• **YOUR ASSIGNMENT**
Across the records below, how many lines include the string "labels"? State the number and nothing more.

• **SUPPLIED RECORDS**
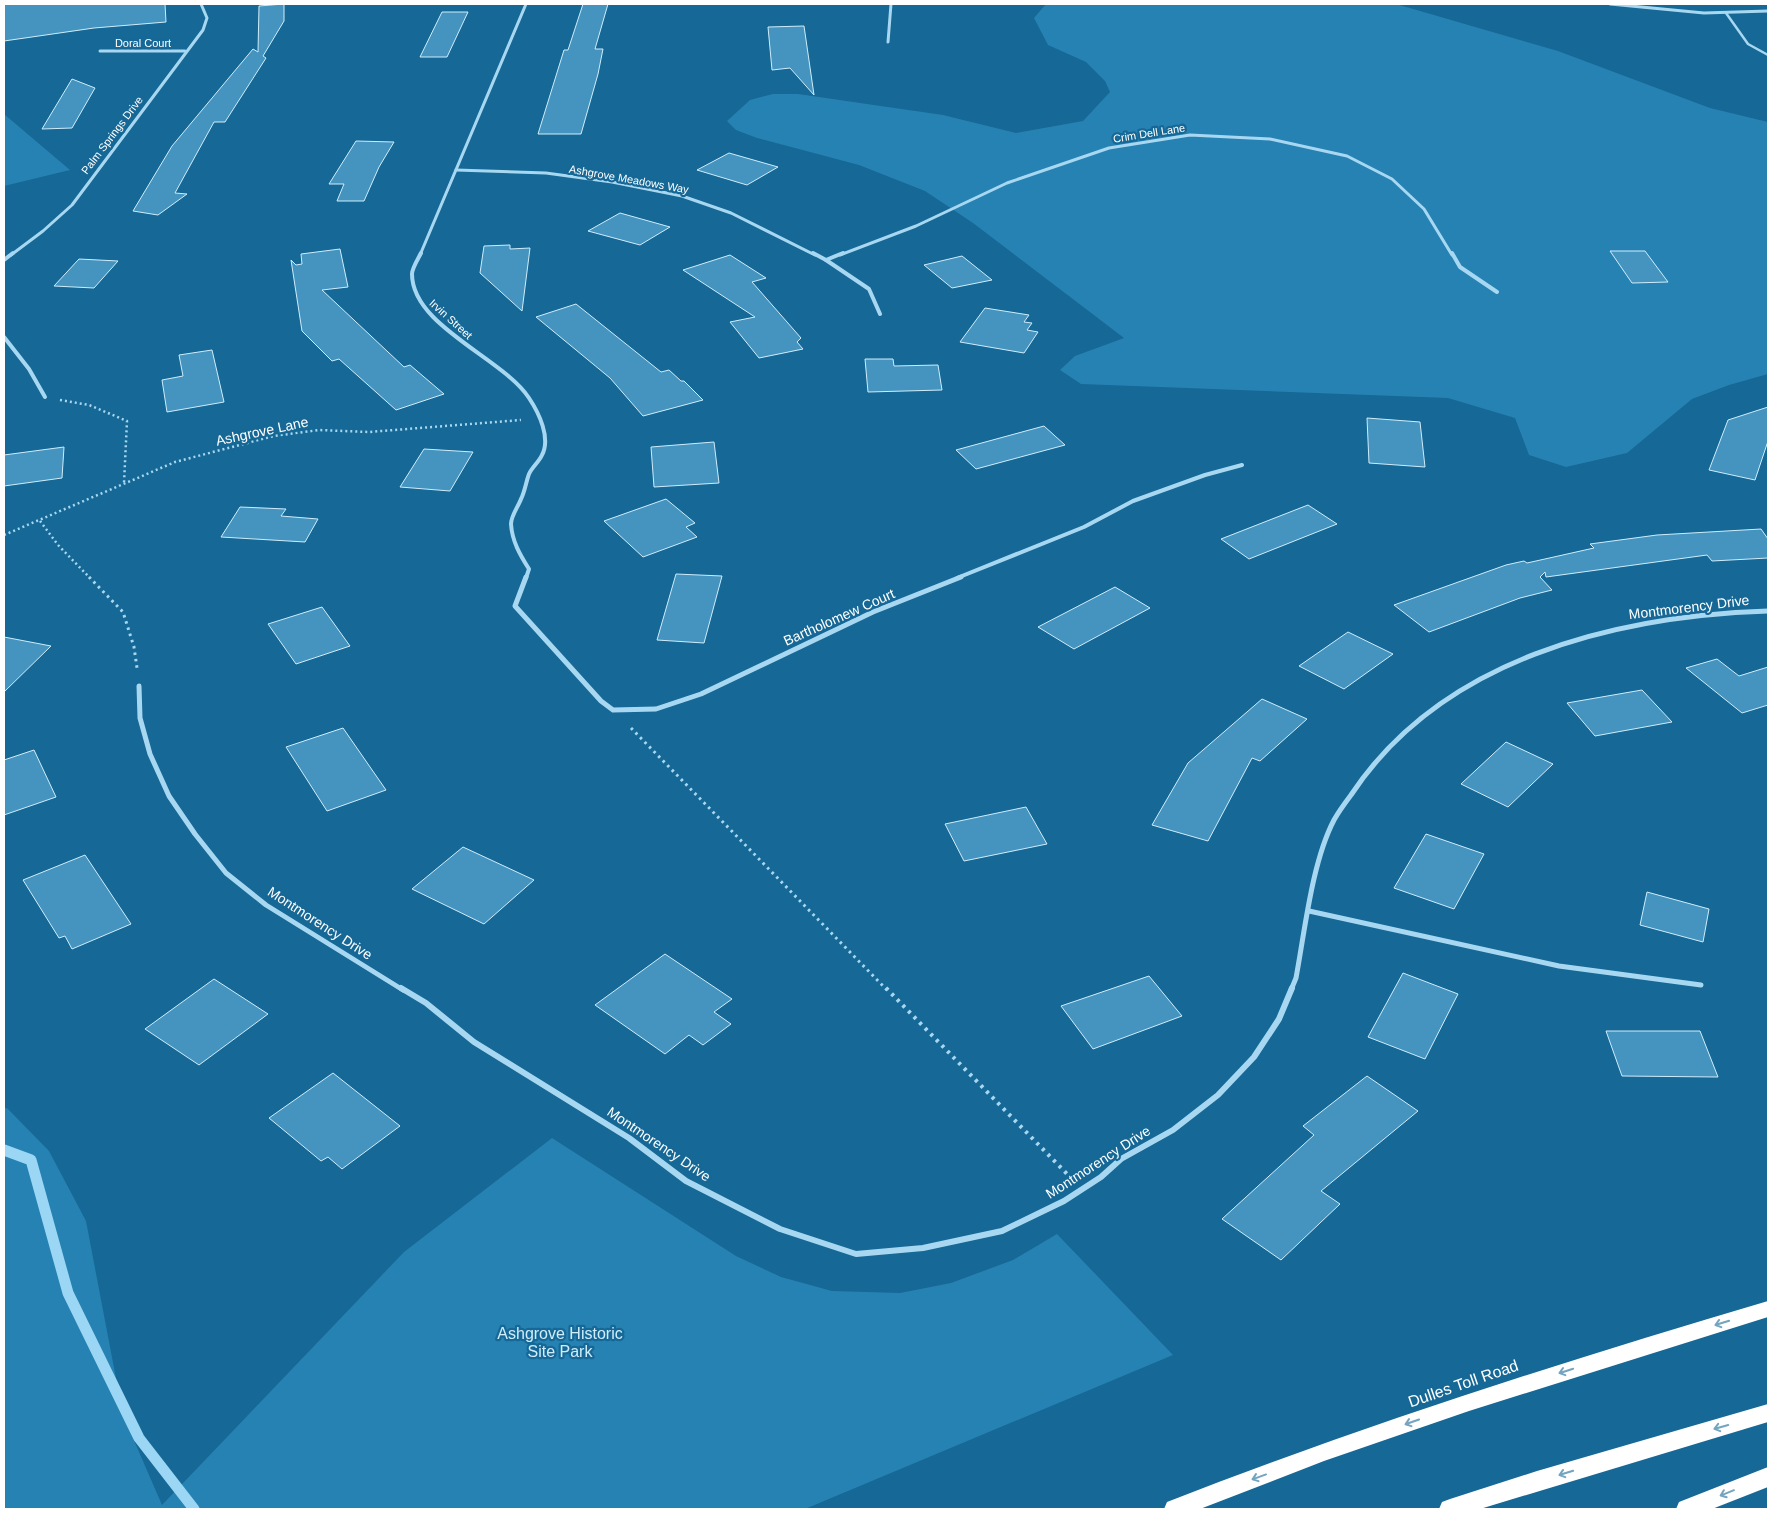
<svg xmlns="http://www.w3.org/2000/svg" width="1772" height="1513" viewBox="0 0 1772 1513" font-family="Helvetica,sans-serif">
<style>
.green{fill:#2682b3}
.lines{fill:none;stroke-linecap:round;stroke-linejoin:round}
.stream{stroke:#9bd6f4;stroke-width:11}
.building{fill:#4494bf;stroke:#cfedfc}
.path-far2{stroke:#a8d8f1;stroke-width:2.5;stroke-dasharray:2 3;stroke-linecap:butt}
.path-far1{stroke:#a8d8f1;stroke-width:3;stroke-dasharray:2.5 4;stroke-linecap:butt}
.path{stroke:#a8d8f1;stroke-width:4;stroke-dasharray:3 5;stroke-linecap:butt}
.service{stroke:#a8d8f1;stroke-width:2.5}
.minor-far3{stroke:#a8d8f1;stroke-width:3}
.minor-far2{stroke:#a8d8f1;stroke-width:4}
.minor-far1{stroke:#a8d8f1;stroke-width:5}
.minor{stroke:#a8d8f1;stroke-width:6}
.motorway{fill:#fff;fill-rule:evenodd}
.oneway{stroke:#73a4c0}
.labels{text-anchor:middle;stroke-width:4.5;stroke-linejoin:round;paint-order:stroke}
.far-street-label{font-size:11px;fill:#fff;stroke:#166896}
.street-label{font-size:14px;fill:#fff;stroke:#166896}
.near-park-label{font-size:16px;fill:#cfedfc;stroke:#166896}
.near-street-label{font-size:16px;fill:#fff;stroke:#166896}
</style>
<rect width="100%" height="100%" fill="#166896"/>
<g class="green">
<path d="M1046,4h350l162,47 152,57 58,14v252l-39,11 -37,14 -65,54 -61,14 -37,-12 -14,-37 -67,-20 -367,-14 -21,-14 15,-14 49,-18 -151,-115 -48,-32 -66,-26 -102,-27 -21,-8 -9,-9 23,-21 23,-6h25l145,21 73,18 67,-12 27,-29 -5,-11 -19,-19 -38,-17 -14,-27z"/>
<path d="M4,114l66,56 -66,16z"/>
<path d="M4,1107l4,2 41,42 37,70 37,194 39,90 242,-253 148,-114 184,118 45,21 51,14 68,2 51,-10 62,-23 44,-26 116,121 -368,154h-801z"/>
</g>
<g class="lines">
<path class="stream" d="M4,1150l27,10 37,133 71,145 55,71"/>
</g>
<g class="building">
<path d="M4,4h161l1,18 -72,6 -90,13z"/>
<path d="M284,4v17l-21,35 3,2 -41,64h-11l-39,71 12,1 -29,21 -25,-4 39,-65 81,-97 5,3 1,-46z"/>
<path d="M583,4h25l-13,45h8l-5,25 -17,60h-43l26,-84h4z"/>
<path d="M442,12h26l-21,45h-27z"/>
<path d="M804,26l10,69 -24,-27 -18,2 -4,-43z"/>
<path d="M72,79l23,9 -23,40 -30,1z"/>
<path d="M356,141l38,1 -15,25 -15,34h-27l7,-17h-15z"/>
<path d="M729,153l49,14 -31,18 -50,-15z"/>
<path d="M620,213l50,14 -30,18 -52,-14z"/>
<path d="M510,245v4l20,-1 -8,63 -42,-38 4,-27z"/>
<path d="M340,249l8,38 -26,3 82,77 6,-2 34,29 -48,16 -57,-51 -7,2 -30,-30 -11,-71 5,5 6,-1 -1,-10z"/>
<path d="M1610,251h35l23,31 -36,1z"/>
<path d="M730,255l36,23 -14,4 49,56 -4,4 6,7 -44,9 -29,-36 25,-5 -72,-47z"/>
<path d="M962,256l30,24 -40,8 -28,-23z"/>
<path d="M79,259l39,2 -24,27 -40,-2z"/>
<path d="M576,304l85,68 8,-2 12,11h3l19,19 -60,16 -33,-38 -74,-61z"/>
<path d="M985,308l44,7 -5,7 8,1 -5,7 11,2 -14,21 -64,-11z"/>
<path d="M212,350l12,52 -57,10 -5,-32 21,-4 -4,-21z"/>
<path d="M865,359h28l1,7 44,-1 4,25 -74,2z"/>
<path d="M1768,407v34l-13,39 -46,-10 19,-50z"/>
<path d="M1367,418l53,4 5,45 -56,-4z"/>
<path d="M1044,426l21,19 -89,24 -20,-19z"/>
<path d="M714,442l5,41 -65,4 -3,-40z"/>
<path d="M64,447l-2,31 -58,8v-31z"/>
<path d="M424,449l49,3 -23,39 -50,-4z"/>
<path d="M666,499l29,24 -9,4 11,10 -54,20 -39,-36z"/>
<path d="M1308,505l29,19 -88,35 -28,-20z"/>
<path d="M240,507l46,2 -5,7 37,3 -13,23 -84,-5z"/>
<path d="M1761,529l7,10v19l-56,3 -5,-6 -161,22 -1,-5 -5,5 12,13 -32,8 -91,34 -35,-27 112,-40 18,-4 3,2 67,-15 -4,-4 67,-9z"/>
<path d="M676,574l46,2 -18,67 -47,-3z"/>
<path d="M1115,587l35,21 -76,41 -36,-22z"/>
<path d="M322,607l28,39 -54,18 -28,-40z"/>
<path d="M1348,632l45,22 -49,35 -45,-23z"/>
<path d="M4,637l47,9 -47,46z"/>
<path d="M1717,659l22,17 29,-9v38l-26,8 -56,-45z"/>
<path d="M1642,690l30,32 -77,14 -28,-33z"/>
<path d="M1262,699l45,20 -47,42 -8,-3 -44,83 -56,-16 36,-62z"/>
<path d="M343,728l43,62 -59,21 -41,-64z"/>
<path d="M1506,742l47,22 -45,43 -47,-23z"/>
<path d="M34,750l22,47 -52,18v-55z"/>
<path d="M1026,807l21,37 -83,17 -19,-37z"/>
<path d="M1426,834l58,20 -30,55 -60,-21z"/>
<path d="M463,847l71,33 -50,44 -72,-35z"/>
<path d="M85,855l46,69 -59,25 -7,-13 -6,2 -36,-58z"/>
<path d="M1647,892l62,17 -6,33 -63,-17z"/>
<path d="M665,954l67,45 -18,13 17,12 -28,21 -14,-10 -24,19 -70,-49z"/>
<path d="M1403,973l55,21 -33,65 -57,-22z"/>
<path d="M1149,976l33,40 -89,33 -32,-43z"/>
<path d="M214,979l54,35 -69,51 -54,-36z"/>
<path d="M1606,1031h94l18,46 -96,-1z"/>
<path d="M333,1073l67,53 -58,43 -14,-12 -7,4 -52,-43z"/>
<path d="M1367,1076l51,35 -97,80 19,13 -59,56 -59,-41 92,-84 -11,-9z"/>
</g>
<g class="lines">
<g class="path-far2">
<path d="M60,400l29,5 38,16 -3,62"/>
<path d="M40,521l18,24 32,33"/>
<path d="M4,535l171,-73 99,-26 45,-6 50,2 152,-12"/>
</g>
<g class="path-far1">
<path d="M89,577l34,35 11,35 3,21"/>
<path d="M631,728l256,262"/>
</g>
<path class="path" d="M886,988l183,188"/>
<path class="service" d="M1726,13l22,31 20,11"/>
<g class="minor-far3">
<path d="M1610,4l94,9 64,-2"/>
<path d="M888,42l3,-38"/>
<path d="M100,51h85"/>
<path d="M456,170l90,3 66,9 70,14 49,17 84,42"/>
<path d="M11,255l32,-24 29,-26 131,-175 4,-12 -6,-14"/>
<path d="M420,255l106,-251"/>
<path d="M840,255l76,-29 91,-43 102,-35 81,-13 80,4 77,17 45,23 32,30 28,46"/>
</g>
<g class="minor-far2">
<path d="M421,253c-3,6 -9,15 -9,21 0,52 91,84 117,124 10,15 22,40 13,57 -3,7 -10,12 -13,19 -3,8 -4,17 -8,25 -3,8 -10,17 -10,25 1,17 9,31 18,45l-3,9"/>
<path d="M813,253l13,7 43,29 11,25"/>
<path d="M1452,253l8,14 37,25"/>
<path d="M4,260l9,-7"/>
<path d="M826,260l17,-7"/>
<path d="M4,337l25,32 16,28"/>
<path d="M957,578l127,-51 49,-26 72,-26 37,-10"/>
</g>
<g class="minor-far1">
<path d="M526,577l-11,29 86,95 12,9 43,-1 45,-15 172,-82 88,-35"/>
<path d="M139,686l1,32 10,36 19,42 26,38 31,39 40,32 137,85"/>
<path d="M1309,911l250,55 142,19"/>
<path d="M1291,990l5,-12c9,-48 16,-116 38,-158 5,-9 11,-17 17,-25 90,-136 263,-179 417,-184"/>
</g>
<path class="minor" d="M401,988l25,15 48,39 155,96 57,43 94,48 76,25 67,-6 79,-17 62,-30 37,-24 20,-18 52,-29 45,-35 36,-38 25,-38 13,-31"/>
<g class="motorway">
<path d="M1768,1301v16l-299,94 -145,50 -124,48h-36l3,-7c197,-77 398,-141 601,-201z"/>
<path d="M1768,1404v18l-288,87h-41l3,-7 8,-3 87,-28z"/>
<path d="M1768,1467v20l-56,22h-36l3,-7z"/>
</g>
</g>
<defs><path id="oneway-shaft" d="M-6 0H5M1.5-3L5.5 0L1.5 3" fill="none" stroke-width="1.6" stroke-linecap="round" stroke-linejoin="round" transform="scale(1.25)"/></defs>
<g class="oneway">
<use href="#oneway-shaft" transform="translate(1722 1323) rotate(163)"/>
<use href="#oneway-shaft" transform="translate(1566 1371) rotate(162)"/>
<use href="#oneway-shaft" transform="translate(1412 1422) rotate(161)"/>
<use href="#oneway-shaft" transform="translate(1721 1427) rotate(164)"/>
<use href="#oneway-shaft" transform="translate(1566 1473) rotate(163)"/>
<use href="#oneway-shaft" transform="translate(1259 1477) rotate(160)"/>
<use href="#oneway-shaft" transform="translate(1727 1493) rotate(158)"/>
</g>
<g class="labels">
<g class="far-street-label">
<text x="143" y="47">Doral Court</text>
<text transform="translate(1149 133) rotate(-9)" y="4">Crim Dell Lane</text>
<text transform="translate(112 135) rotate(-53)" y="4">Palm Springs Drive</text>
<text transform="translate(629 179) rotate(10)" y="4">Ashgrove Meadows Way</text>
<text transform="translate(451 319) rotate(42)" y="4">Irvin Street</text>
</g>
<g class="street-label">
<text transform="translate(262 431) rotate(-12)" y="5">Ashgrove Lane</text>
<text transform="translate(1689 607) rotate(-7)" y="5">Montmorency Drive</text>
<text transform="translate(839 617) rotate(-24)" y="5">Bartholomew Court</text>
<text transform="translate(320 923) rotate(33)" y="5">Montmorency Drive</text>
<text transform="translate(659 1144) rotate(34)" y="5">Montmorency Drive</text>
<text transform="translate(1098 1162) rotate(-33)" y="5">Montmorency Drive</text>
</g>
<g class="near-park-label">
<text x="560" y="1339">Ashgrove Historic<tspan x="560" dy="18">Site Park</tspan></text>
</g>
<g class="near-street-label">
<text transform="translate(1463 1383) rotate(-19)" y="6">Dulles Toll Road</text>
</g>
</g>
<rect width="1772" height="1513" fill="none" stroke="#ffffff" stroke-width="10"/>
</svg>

• **REPLY TO THE EXERCISE**
2